Whether Mr Harrison could be assisted by section 54(1) of the Insurance Contracts Act
Lindsay J also held that if, contrary to his finding, an appeal court were to find that disablement did occur outside the period of insurance, he would nevertheless find that section 54 of the Insurance Contracts Act 1984 (Cth) (the Act) would operate to preclude the insurer from refusing to pay the plaintiff’s claim, for the following reasons:
Section 54(1) of the Act relevantly provides: “where the effect of a contract of insurance would, but for this section, be that the insurer may refuse to pay a claim, either in whole or in part, by reason of some act of the insured or some other person, being an act that occurred after the contract was entered into…, the insurer may not refuse to pay the claim by reason only of that act but the insurer’s liability in respect of a claim is reduced by the amount that fairly represents the extent to which the insurer’s interests were prejudiced as a result of that act….” [emphasis added]

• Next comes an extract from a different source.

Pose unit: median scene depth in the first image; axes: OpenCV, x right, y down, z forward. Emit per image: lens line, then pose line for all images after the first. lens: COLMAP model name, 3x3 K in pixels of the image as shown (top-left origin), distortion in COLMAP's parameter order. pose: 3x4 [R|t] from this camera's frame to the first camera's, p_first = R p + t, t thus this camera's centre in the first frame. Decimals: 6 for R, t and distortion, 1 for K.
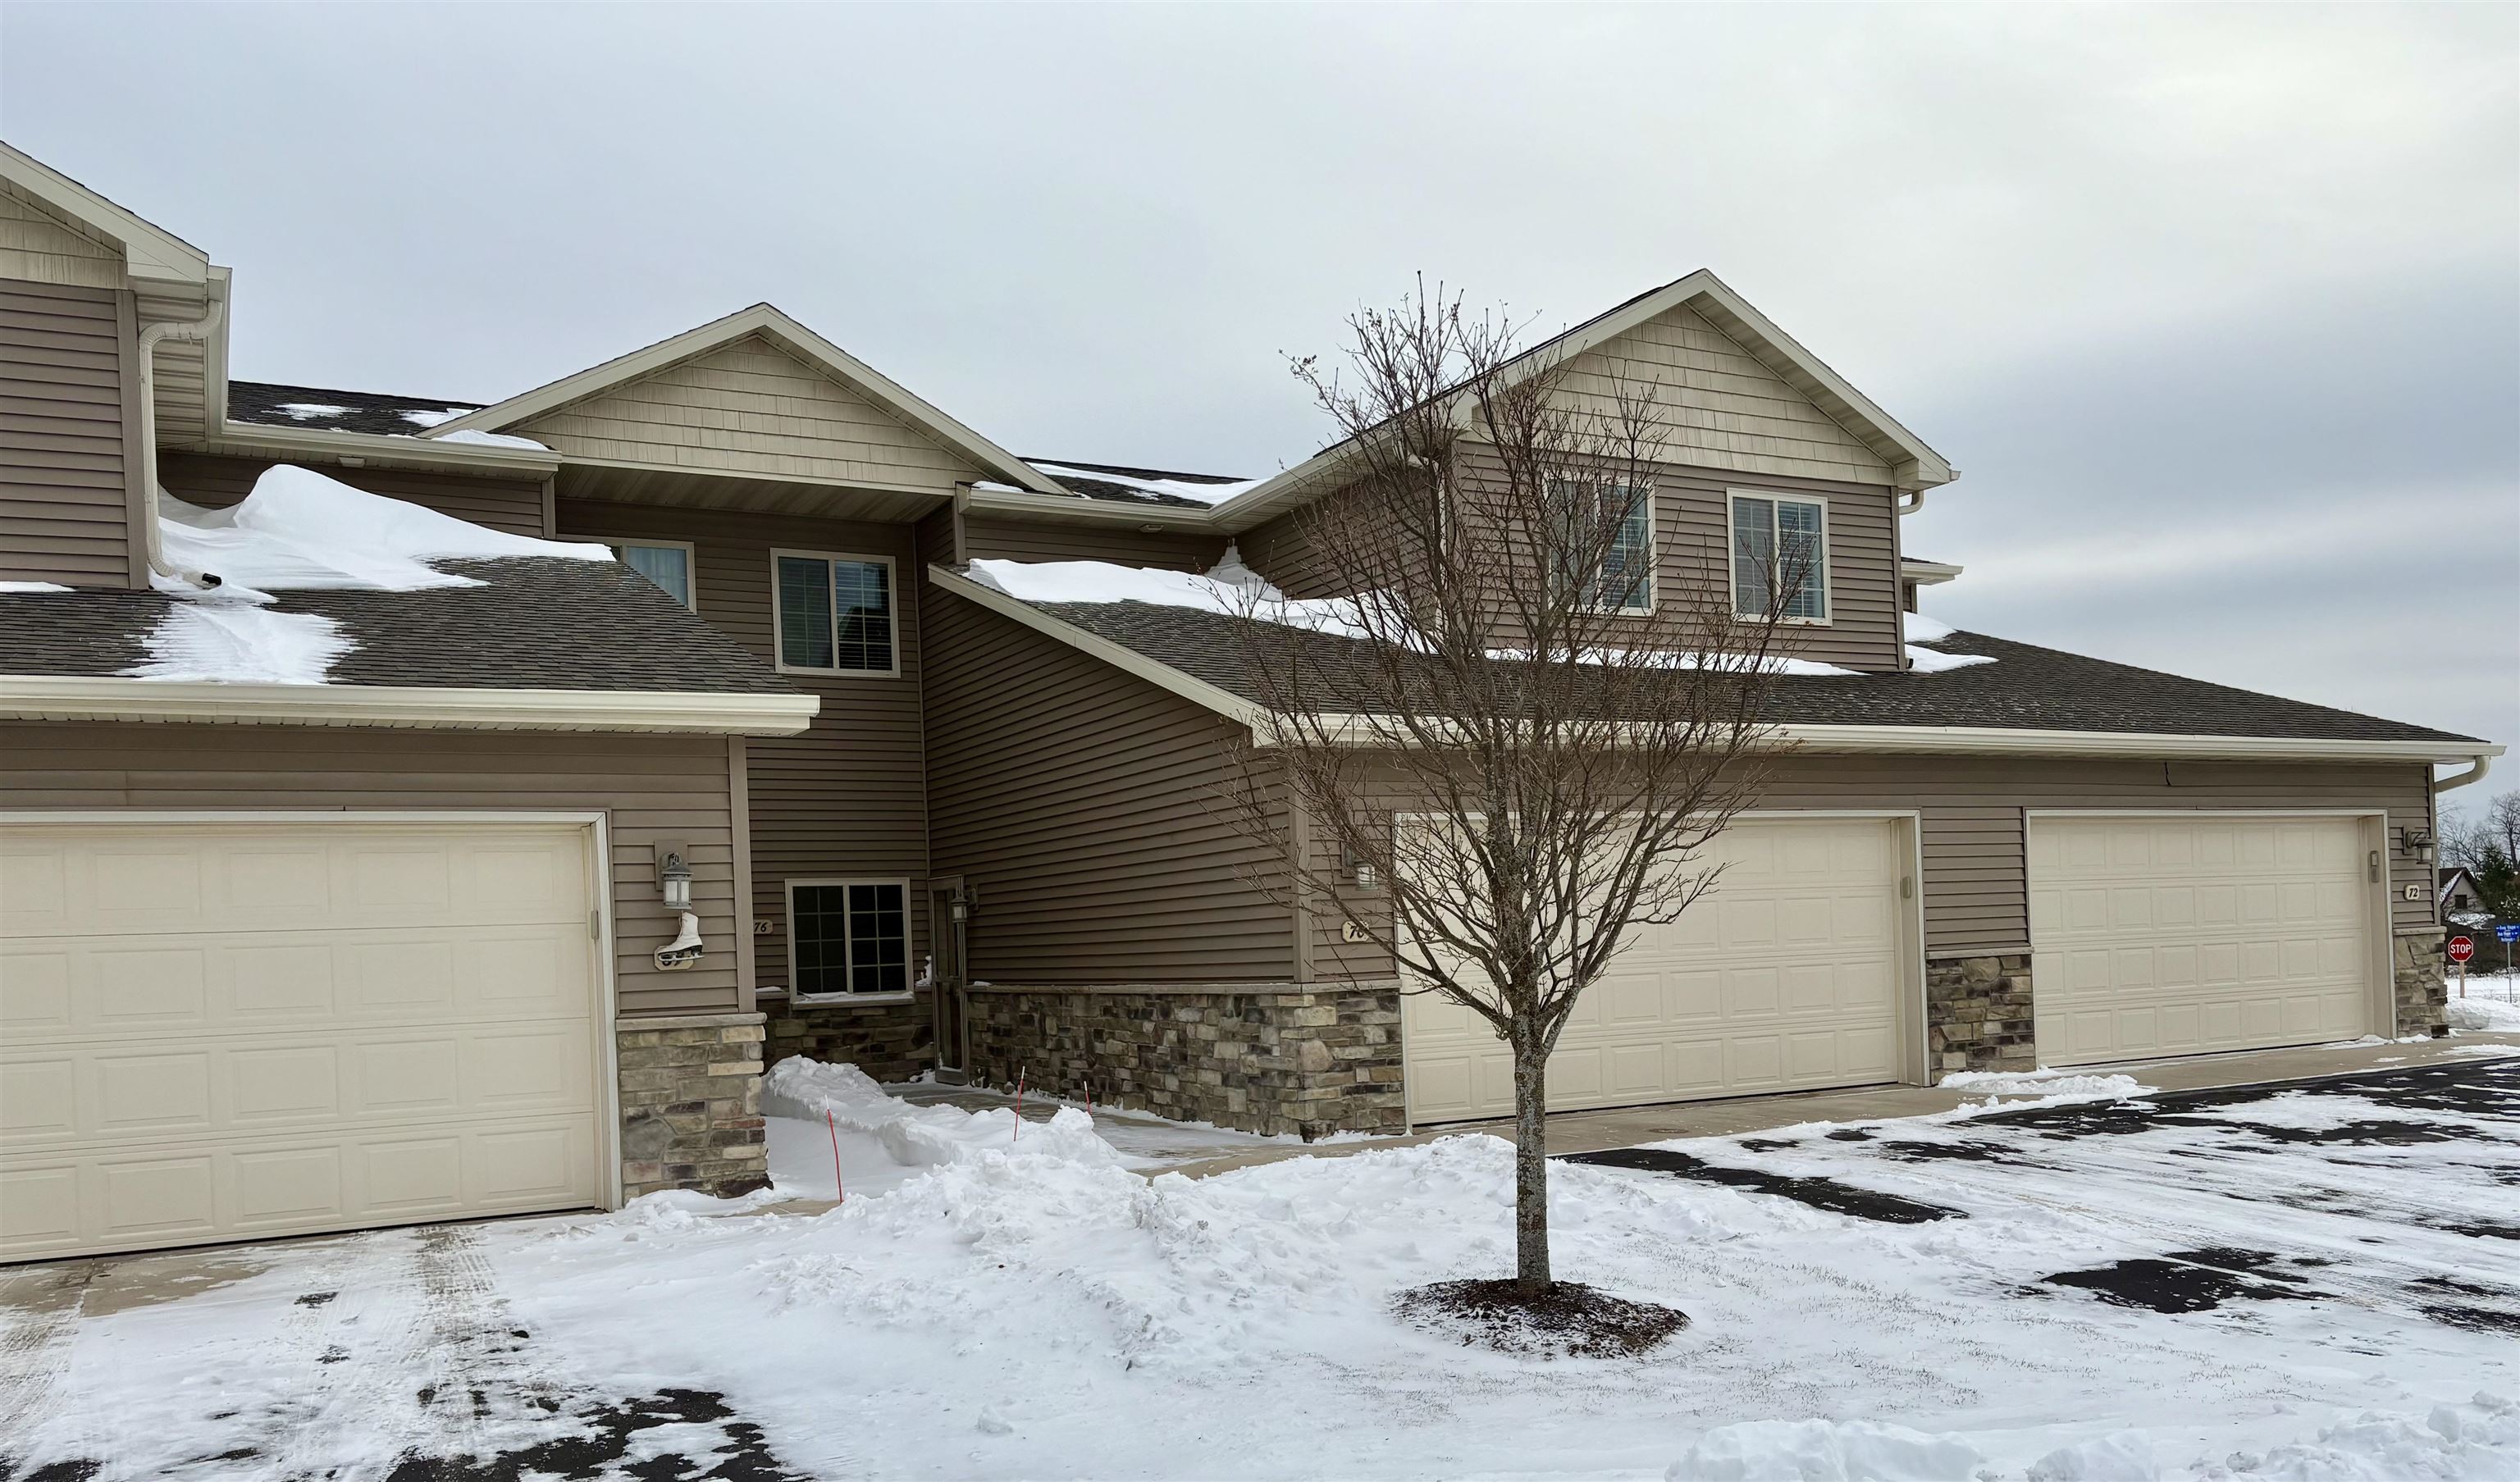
lens RADIAL K [[1910.0, 0, 1263.9], [0, 1910.0, 944.5], [0, 0, 1]] dist [0.034484, -0.014850]
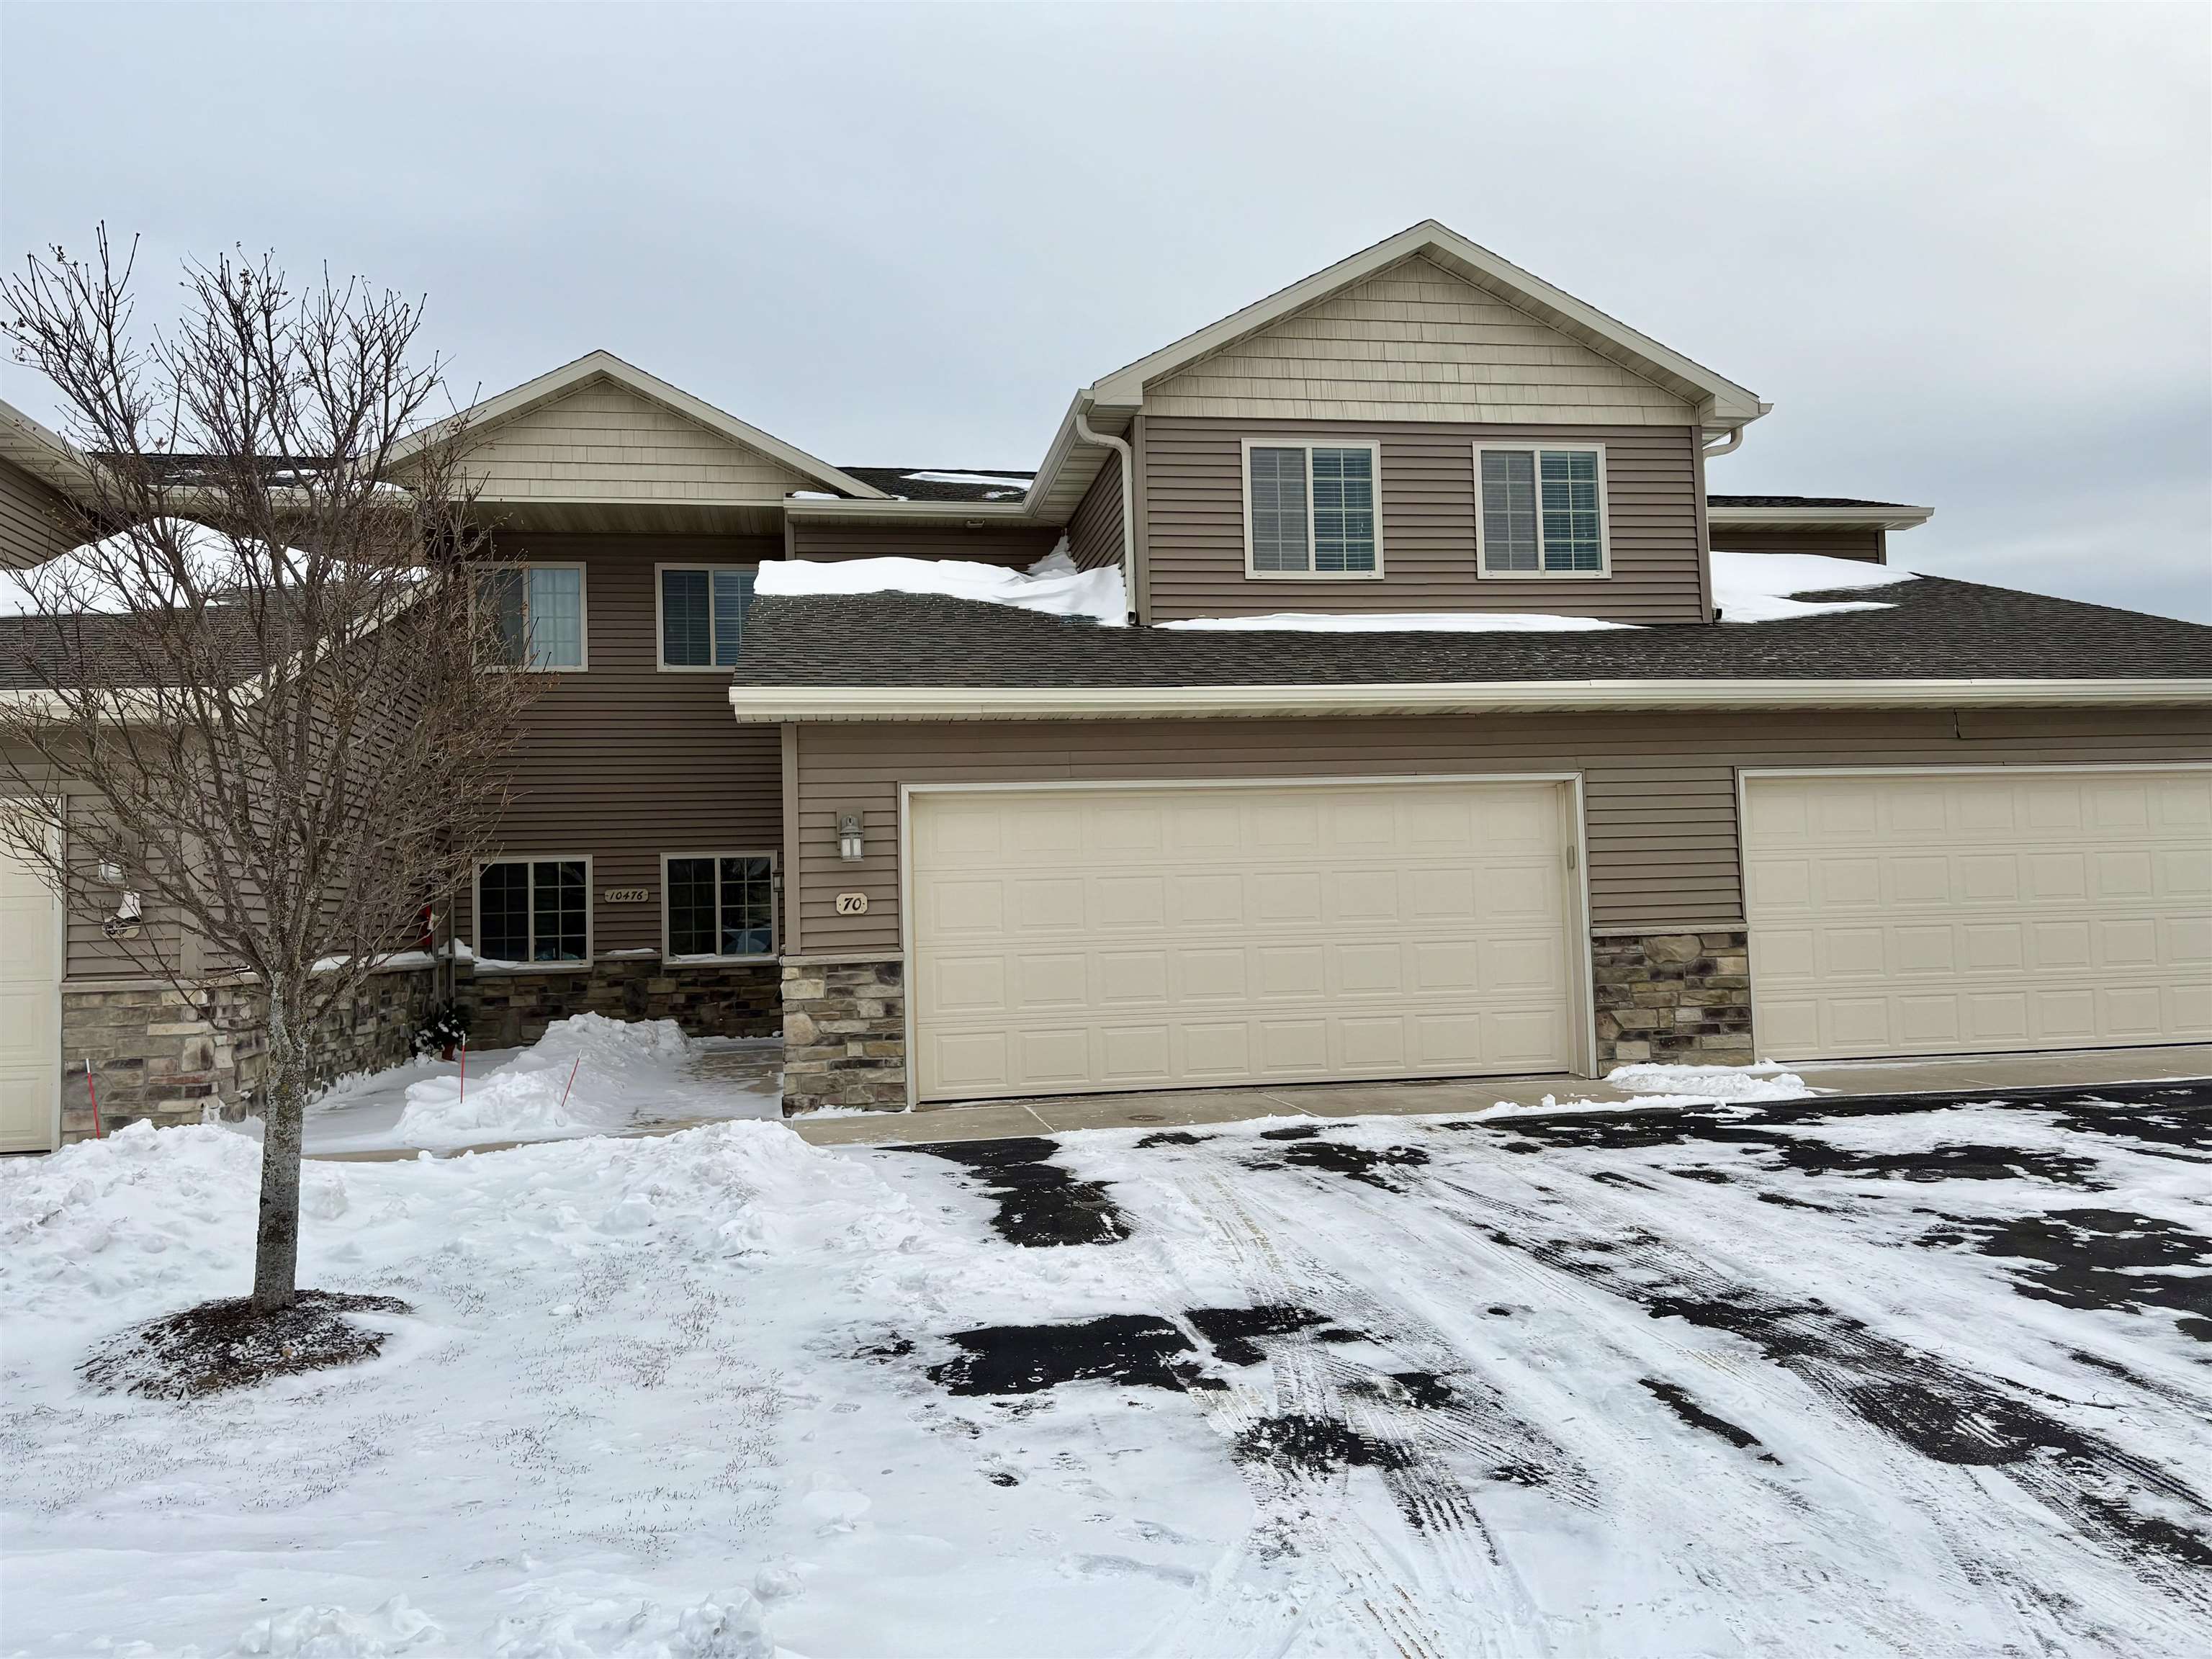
lens RADIAL K [[1680.4, 0, 1106.7], [0, 1680.4, 826.9], [0, 0, 1]] dist [0.024828, -0.003200]
pose [[0.948595, -0.009632, -0.316347, 0.371979], [-0.005220, 0.998925, -0.046068, -0.006225], [0.316451, 0.045351, 0.947524, 0.169570]]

In this case, the “act” was the omission of the superannuation fund to procure from him an application for ongoing TPD cover to submit to insurer. If this had been done, the undisputed evidence of Mr Harrison was that he would have obtained such cover. If he had done so, he would have been covered at all times relevant to his claim.
This was in a context where the policy issued by the second defendant was a group policy and, as such, at all material times the policy itself was current. The insurer thus could not be said to have suffered any prejudice. This was not a case where, for example a plaintiff lets a policy expire without taking action which was within his power to take. Rather, neither the insurer nor the superannuation fund had informed the plaintiff that he must lodge an application in order to extend his cover beyond a 12 month period.
Whilst definitions of total and permanent disability vary across TPD policies, the approach taken by Lindsay J is likely to have wide application. There will be a greater focus on the precise date at which medical evidence identifies that the requirements for disablement under the policy were met.
This decision also illustrates the manner in which section 54 of the Insurance Contracts Act tends to bring the focus of litigation onto the insurer rather than the trustee of the superannuation fund – in effect, a member of the fund may prevail against the insurer despite a failure by the trustee of the superannuation fund to provide the member with information, a failure in which the insurer had no part. Therefore, insurers should consider the extent to which they rely on the superannuation fund to pass on essential information about a policy to its members, and to retain records of this.
In the writer’s experience of these type of matters, the records held by trustees concerning information provided to a member in respect of an insurance policy often leave much to be desired. This simply reflects the reality that an insurer is more likely than a superannuation fund to have the institutional knowledge of what records should be kept of information provided to an insured, and that in some cases the insurer may need to play a greater role in the administration and retention of such documentation.
1Although it is not made clear in the case report, it seems that this was the default superannuation fund put forward by his new employer. If the plaintiff did not nominate an alternative fund, then his employer would commence to send compulsory superannuation guarantee payments (currently 9.5% of his salary) to the default superannuation fund on his behalf, and he would become entitled to any other benefits provided by that fund, which may include insurance products.